QUESTION 2 -- the ballot initiative to scrap transitional bilingual education -- passed overwhelmingly on Tuesday, and the immediate response from Beacon Hill was a vow to gut it. Robert Antonioni, the Senate chairman of the Education Committee, told reporters to expect "potentially significant change" in the new law. "I think people just saw this as a quick fix," he said, "and I don't think they ever got into the details of this plan."
In other words, the voters were too dumb to know what they were doing when they approved Question 2, so lawmakers needn't show deference to their decision. That condescending attitude now pervades the Massachusetts State House, and if it isn't vigorously challenged, it is going to doom the initiative and referendum process in this state to extinction.
Think back to the most disgraceful episode of the political season that just ended. Remember? It wasn't the Democrats' effort to knock Mitt Romney off the ballot on bogus residency grounds, or Romney's implication that Shannon O'Brien was tainted by her marriage to a lobbyist, or the anti-Question 2 rally at which Ron Unz was likened to a Nazi by the head of a Hispanic lobby.
All of those were bad, but this was worse: The lynching of a proposed constitutional amendment defining marriage as the legal union of a man and a woman.
Under Massachusetts law, before a proposed amendment can be put before the voters it must go to a joint session of the Legislature; if it is approved by 25 percent of the lawmakers in two separate votes, it moves to the state ballot. The sponsors of the marriage amendment had amassed more than 130,000 signatures in support of their proposal and were entitled to a roll call in the Legislature. But the Legislature ignored the law and adjourned without a vote. That was worse than dishonest or shabby. It was a blatant show of contempt for the electorate.
And it wasn't the only one. In the past year, the Legislature also:
+ Wiped out the tax deduction for charitable gifts, a deduction the voters had created in 2000 when they sweepingly approved Ballot Question 7.
+ Pulled the plug on the rollback of the state income tax to 5 percent, a rollback the voters had also mandated in 2000 by handily passing Ballot Question 4.
+ Attempted to starve the new "Clean Elections" campaign-finance system, which the voters had established in 1998 by voting decisively for that year's Ballot Question 2.
Moreover, without ever saying so explicitly, legislators made it pretty clear that they would repeal Question 1 -- the proposed repeal of the state income tax -- if the voters had the audacity to pass it. In the event, the voters came close: Question 1 drew a far-higher-than-predicted 45 percent of the vote.
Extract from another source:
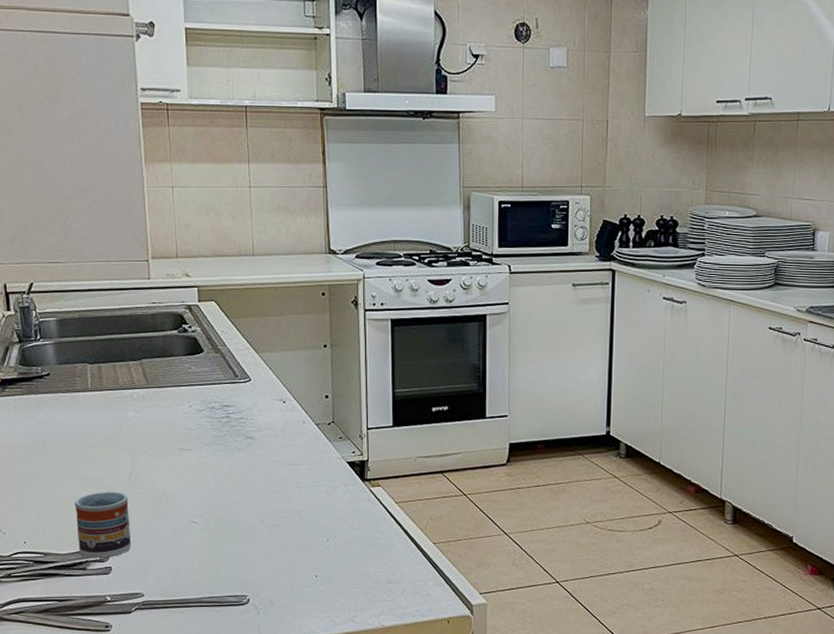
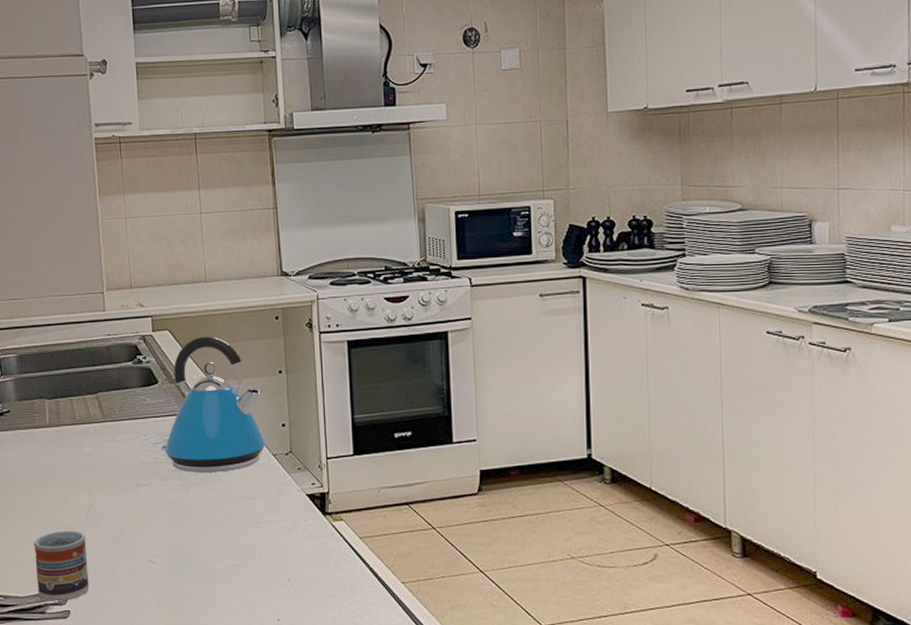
kettle: none [204,308,309,439] -> present [160,336,266,472]

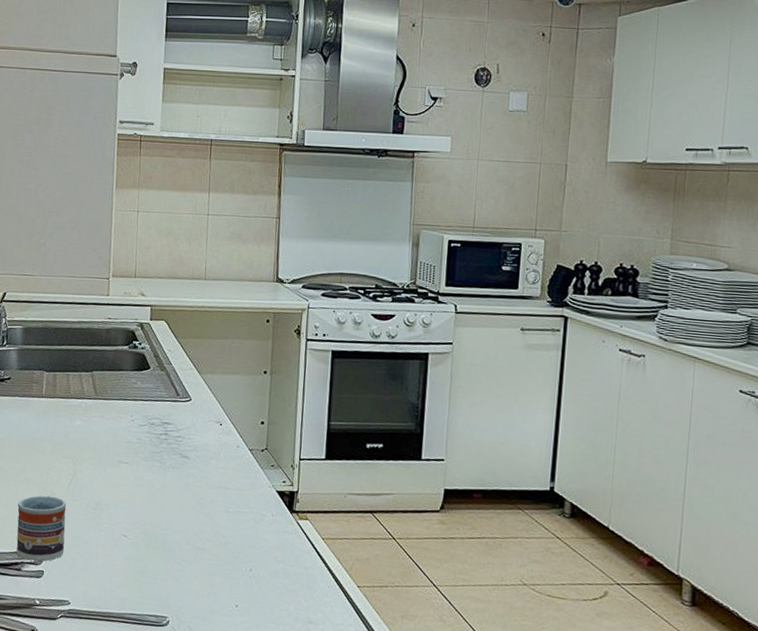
kettle: present [160,336,266,472] -> none [145,330,245,460]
Massachusetts is one of only 24 states in which citizens can adopt or repeal laws by ballot. Direct democracy, as initiative and referendum are also called, was the fairest flower of the Progressive Era; among its champions were Republican Teddy Roosevelt and Democrat Woodrow Wilson. "For 20 years I preached to the students of Princeton that the referendum . . . was bosh," Wilson said. "I have since investigated, and I want to apologize to those students. It is the safeguard of politics. It takes power from the boss and places it in the hands of the people."
Lawmakers tend to resent ballot initiatives, which infringe on their legislative monopoly, and have used their regulatory power to make it difficult for proposed laws to qualify for the ballot. Those handicaps -- everything from requiring a very high number of signatures to allowing only a few weeks for them to be gathered -- have taken their toll. This year, only 53 voter-initiated questions appeared on ballots around the country, the fewest since 1986.
In recent years lawmakers have gone beyond merely obstructing direct democracy; in some states they seem bent on crippling it altogether. In Oklahoma, for example, they tried to raise the signature requirement for amendments dealing with hunting and fishing to an all-but-insurmountable 15 percent. The measure failed, but lawmakers in other states will doubtless be encouraged to try the same thing. Or maybe they will take their cue from the Massachusetts Legislature and simply begin killing proposed initiatives and even voter-approved laws they don't like.
Ballot measures are an admirable expression of self-government; laws passed by voters are almost always more carefully drafted and vigorously debated than those passed in the state house. They are an important check and balance on political arrogance and an indispensable vehicle for redressing citizens' grievances. But they cannot be any of those things if legislators can trash them at will -- and get away with it.
If voters don't want to lose their right to adopt or repeal laws through the ballot box, they had better start insisting on some respect. A loud, clear, vigorous demand that Question 2 be implemented as written would make a good start.